Still, I'll add a comment pointing that out.
> and it doesn't filter values > 0x10ffff if WCHAR_MAX is large (like 32
> bit).
It does that by treating bytes >= 0xF5 in the input UTF-8 string as
invalid. Refer to
<URL:http://en.wikipedia.org/wiki/UTF-8#Description>.
> And I'm not quite sure why you compare against WCHAR_MAX - WCHAR_MIN.

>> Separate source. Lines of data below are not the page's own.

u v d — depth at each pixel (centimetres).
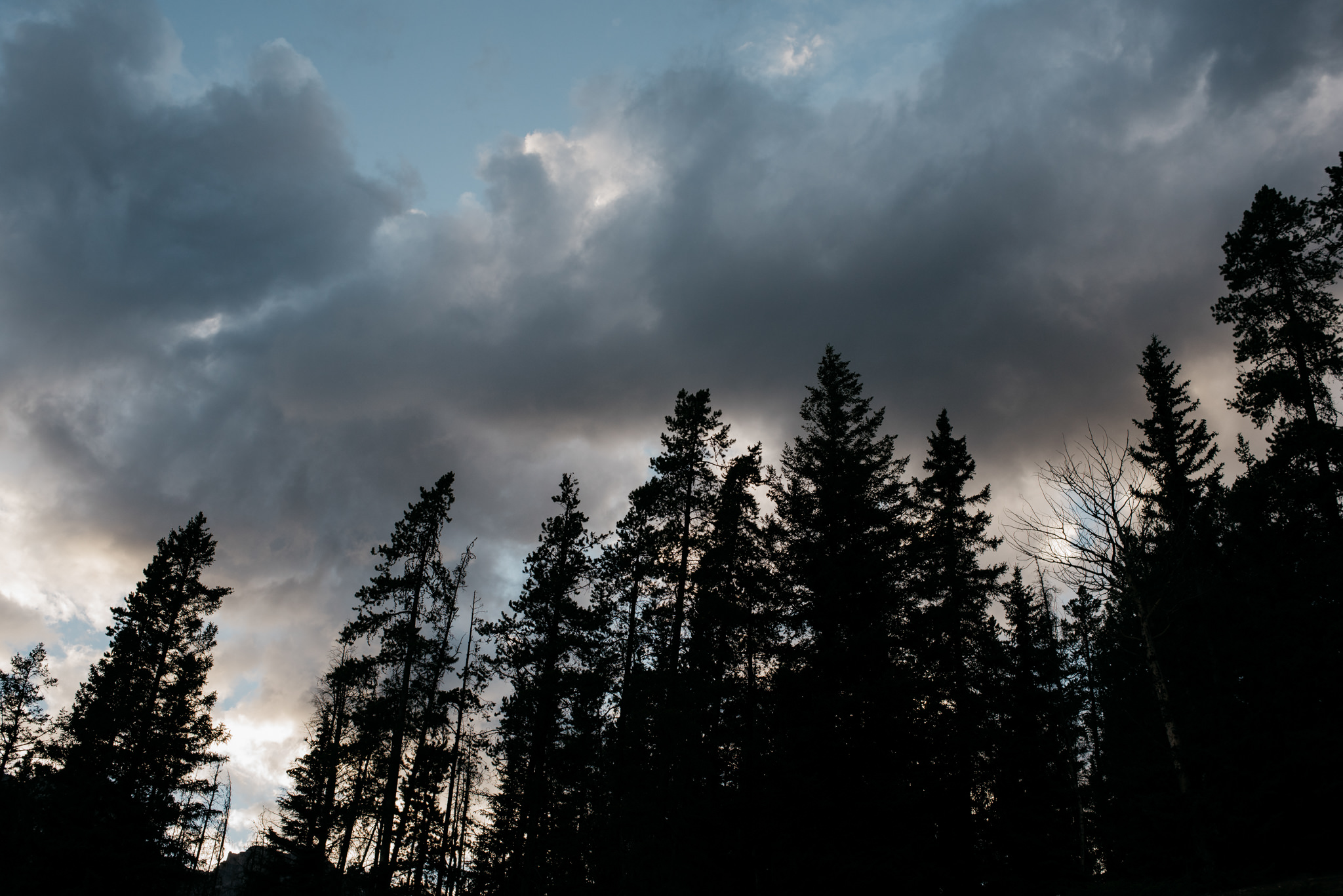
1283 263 2630
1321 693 2141
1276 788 2030
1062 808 2978
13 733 4219
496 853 3319
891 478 2588
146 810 3167
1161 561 2303
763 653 2439
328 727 4088
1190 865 2191
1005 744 2653
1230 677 2402
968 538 2775
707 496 2756
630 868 2342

wchar_t can be signed so (WCHAR_MAX - WCHAR_MIN + 1) is the number of
values it can represent therefore if value <= (WCHAR_MAX - WCHAR_MIN) it
can be represented in wchar_t.
la...@ludens.elte.hu (Ersek, Laszlo) writes:
> L'?' can always be represented in the execution character set. [...]
> Hence, the middle section and the label are superfluous.
It's my first time using wchar_t so I wasn't quite sure how things work
in "wide world". Thanks for pointing that out.